Marina Bay Sands found ‘negligent’ in data leak that affected 665,000 patrons

Singapore officials have slapped Marina Bay Sands with a S$315K penalty for the 2023 data breach that put customer info onto the dark web.

Marina Bay Sands (MBS) in Singapore must pay S$315,000 (US$243,300) for failing to protect patron data during a 2023 software migration. That left the personal information of 665,495 customers exposed for more than six months, from March to October 2023.

According to the Singapore Personal Data Protection Commission (PDPC), MBS made a single employee responsible for the transfer. That person manually compiled the list of API configurations, minus second-layer checks. Such carelessness allowed “unknown threat actor(s)” to illegally access and exfiltrate the data on 19-20 October of that year.

In handing down the penalty, PDPC officials said MBS ignored “clear risks” to complete the massive migration exercise. The leaked information was later offered for sale on the dark web. There, “it can be exploited in phishing scams or identity theft”, the PDPC said.

Data included names, emails, phone numbers

The info was poached from MBS’ LifeStyle rewards programme. It included names, email addresses, phone numbers, country of residence and membership number and tier. The property’s casino rewards programme was not accessed.
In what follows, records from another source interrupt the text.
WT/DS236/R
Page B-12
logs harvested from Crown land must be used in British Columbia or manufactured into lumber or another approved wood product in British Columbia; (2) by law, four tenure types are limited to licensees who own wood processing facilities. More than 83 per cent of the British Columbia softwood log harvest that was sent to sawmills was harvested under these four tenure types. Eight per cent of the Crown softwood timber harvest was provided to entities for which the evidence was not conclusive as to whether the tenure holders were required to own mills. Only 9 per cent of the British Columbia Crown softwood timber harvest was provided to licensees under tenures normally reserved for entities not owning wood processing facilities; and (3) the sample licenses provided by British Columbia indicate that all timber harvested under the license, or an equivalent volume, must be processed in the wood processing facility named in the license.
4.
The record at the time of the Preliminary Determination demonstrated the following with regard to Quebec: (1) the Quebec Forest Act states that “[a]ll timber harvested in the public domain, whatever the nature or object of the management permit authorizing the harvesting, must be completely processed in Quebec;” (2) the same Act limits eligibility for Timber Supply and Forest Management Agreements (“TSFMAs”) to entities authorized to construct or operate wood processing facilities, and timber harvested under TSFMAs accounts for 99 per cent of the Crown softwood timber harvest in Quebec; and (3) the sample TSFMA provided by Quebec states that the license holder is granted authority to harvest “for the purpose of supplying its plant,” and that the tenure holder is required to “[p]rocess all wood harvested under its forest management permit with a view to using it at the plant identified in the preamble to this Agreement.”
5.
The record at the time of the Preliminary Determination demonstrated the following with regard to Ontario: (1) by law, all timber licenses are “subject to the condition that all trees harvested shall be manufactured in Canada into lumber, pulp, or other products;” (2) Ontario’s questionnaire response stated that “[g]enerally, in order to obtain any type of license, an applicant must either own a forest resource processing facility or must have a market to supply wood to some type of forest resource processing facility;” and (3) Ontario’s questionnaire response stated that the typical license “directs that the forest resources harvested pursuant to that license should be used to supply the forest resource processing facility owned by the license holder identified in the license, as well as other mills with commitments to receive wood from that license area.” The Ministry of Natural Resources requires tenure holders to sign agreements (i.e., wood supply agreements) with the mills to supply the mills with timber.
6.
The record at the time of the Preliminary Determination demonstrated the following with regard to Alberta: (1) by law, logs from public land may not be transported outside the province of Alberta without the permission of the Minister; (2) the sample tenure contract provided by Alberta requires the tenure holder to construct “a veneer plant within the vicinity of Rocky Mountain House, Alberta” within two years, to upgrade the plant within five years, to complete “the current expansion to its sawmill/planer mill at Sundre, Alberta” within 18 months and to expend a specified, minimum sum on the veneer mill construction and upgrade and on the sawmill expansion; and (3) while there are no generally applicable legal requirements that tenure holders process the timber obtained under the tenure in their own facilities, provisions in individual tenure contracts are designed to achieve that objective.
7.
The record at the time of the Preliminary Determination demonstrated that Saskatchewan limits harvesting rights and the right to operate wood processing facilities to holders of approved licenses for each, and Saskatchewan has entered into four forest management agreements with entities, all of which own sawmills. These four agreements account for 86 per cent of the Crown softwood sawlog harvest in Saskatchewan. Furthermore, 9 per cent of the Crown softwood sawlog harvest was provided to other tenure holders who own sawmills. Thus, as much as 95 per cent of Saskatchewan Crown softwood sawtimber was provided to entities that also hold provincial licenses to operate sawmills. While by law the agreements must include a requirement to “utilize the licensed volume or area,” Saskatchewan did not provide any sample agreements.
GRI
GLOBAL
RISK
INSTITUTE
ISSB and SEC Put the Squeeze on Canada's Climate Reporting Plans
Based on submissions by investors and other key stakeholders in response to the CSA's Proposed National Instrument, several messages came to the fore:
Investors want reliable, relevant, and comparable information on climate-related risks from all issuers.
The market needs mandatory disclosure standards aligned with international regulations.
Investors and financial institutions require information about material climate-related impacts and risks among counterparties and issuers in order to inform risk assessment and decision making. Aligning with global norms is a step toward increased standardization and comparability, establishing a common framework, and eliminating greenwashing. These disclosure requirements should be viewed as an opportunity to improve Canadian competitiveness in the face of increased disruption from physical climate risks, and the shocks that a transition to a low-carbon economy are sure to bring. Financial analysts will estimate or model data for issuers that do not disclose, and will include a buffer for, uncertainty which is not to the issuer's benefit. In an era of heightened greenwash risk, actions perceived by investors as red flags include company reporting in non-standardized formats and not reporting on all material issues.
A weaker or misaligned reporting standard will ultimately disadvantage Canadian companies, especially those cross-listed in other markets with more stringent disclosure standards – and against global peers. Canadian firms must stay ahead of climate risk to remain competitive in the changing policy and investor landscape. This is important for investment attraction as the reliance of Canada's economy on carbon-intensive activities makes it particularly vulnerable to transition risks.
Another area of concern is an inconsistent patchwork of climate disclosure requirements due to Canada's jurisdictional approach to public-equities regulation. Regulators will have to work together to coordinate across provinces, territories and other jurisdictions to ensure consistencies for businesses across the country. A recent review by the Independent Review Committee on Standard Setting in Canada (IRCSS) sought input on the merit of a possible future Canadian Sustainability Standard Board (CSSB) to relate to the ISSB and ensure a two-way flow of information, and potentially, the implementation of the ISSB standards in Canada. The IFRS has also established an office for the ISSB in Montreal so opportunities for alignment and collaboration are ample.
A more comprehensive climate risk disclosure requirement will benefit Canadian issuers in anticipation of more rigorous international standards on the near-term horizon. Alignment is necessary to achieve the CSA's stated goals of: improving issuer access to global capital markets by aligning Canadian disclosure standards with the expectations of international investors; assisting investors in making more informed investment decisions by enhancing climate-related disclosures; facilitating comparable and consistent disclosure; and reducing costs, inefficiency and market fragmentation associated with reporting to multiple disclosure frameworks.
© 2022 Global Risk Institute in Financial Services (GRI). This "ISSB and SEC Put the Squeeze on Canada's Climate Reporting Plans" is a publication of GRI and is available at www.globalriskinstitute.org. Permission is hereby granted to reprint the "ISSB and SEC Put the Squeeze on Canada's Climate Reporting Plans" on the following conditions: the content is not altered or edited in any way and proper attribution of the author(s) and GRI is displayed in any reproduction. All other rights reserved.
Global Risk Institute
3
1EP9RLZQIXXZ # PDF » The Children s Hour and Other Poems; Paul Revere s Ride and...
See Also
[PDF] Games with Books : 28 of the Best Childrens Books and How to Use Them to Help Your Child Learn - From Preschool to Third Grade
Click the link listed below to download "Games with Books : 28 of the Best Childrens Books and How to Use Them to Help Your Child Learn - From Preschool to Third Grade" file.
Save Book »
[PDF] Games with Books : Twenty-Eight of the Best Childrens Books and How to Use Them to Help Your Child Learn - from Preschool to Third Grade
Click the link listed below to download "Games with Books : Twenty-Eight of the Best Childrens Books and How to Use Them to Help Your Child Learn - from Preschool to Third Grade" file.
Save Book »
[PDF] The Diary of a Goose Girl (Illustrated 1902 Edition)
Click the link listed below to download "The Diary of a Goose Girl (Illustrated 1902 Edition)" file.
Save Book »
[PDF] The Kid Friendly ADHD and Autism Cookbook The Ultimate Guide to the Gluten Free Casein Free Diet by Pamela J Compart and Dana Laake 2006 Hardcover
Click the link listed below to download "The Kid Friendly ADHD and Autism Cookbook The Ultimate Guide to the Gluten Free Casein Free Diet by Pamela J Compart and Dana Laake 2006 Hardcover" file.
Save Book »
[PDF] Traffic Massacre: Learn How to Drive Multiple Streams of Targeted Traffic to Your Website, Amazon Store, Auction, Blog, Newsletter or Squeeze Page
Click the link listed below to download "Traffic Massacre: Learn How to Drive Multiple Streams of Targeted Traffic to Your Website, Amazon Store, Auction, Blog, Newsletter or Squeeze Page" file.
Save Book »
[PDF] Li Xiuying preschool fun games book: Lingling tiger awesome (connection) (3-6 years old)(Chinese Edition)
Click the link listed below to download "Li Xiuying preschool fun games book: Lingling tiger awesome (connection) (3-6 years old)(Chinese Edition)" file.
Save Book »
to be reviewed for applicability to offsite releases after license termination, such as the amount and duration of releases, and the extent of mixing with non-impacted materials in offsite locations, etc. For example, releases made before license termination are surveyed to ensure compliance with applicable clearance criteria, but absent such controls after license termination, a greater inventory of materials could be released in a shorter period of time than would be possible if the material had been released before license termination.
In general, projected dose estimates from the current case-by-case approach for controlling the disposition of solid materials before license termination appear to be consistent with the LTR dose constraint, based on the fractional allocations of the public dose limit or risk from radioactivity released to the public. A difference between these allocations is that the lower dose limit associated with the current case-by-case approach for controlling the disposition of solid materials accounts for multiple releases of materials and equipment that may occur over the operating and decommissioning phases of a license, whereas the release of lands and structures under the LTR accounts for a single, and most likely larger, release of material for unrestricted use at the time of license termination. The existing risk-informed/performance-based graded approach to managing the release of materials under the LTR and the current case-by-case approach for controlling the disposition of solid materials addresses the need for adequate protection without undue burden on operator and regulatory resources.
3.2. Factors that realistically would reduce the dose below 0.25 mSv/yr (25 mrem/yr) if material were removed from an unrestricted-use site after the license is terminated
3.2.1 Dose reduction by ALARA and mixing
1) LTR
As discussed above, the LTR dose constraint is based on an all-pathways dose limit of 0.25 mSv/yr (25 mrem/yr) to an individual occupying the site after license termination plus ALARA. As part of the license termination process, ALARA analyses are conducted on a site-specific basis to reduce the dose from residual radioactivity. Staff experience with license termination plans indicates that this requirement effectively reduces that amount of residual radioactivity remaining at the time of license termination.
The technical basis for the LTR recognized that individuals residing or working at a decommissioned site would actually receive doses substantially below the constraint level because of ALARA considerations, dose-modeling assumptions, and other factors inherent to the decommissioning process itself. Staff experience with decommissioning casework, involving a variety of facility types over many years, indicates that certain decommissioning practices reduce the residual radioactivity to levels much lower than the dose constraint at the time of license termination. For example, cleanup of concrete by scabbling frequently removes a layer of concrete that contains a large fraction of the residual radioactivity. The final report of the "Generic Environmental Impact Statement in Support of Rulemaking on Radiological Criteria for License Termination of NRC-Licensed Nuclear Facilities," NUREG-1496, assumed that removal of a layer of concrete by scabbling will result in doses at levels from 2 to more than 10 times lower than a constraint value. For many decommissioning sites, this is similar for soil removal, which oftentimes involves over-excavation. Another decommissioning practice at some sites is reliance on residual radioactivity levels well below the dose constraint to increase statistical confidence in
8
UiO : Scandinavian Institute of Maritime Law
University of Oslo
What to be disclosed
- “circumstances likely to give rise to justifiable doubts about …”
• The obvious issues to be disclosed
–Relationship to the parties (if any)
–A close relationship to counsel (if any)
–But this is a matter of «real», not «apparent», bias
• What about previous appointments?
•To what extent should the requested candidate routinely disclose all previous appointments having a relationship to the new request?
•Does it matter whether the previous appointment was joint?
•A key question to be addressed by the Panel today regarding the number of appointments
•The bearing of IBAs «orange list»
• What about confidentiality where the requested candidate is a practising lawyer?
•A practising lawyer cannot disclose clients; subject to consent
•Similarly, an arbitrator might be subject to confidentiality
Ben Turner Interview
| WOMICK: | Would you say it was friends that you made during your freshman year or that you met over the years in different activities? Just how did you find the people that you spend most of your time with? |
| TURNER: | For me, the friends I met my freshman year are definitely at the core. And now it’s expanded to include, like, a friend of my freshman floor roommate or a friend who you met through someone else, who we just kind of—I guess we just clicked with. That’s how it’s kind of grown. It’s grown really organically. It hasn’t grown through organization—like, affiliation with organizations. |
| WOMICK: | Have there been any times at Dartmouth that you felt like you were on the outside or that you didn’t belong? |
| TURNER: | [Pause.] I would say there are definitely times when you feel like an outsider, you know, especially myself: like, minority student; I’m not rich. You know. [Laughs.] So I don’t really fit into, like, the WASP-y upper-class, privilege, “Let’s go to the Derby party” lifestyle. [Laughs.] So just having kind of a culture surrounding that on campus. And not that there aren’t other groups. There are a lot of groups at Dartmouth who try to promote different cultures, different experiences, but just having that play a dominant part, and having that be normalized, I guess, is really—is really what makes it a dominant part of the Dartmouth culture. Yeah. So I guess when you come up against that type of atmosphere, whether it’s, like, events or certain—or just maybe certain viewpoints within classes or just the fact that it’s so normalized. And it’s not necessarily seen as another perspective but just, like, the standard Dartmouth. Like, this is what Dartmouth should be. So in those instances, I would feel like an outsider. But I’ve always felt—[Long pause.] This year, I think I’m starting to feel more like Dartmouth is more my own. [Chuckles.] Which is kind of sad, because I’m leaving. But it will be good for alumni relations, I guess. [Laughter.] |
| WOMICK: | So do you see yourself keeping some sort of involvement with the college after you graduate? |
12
“As a large enterprise with significant turnover in Singapore, MBS had the required resources to protect their patrons,” the watchdog scolded. “MBS’ failure to put in place proper processes for something as critical as security policy was a negligent contravention of the Protection Obligation.”

In 2022, Singapore raised the maximum financial penalty for organisations with S$10 million-plus in annual turnover to 10% of that turnover, reports Channel News Asia. Last year, MBS posted net revenue of S$5.43 billion.

Marina Bay Sands’ mea culpa

Following the cyberleak, MBS assured customers it had “quickly launched an investigation” and engaged a leading external cybersecurity firm. The Las Vegas Sands organisation pledged to “further strengthen our systems and protect data”.

Chief Operating Officer Paul Town advised patrons to “monitor your account for suspicious activity, change your log-in pin regularly and be extra vigilant against phishing attempts”.